Thus, DNN1 and DNN2 are alternately executed with a period of two frames. Note that the image sensor 200 can also sequentially execute three or more, M DNNs on a one-by-one basis with a period of M frames. Execution of the plurality of DNNs improves the versatility and convenience of the system, compared to the case of use of a single DNN.
As described above, according to the first modification of the embodiment of the present technology, the digital signal processing section 219 sequentially executes a plurality of DNNS on a one-by-one basis during streaming, and can thus improve the versatility and convenience of the system, compared to the case of execution of a single DNN.

<3. Second Modification>

In the above-described embodiment, the digital signal processing section 219 completes, within one frame period (that is, the period of the vertical synchronizing signal), the image recognition processing executed by the DNN. However, the execution time of the image recognition processing varies with the algorithm of the DNN, possibly leading to a failure to complete the processing within one frame period. The image sensor 200 according to the second modification of the embodiment differs from that according to the embodiment in that, after the elapse of the frame period when an input tensor is generated, an output tensor corresponding to the input tensor is output.
FIG. 31 is a timing chart depicting an example of operation of the image sensor until output of the first input tensor according to the second modification of the embodiment of the present technology. During a period of time until timing T4, the first RAW image is output.
At timing T5, the digital signal processing section 219 starts the image recognition processing for the first input tensor. The image recognition processing is assumed not to be complete within the first frame period.

***

PROBLEM SET:
A) Answer these questions about the image sensor passage:
(i) With what period can the image sensor execute M DNNs one by one?
(ii) In the second modification, what is output after the elapse of the frame period when an input tensor is generated?
(iii) What is output during the period until timing T4?
B) Quote the part of the image sensor passage that opens with the words containing "Thus, DNN1 and" and closes with "execution of a single DNN.".
C) Which DNNs, figure, timings, and numbered components does the image sensor passage identify by a numeral label? List them all.

DATA:
***

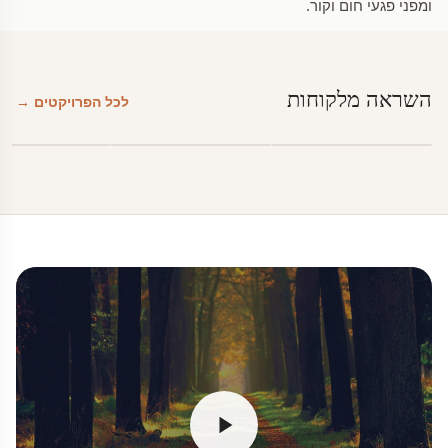
ומפני פגעי חום וקור.
השראה מלקוחות
לכל הפרויקטים →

***

WRITTEN ANSWERS:
A)
(i) A period of M frames.
(ii) An output tensor corresponding to that input tensor.
(iii) The first RAW image.

B)
Thus, DNN1 and DNN2 are alternately executed with a period of two frames. Note that the image sensor 200 can also sequentially execute three or more, M DNNs on a one-by-one basis with a period of M frames. Execution of the plurality of DNNs improves the versatility and convenience of the system, compared to the case of use of a single DNN.
As described above, according to the first modification of the embodiment of the present technology, the digital signal processing section 219 sequentially executes a plurality of DNNS on a one-by-one basis during streaming, and can thus improve the versatility and convenience of the system, compared to the case of execution of a single DNN.

C)
DNN1
DNN2
image sensor 200
digital signal processing section 219
FIG. 31
timing T4
timing T5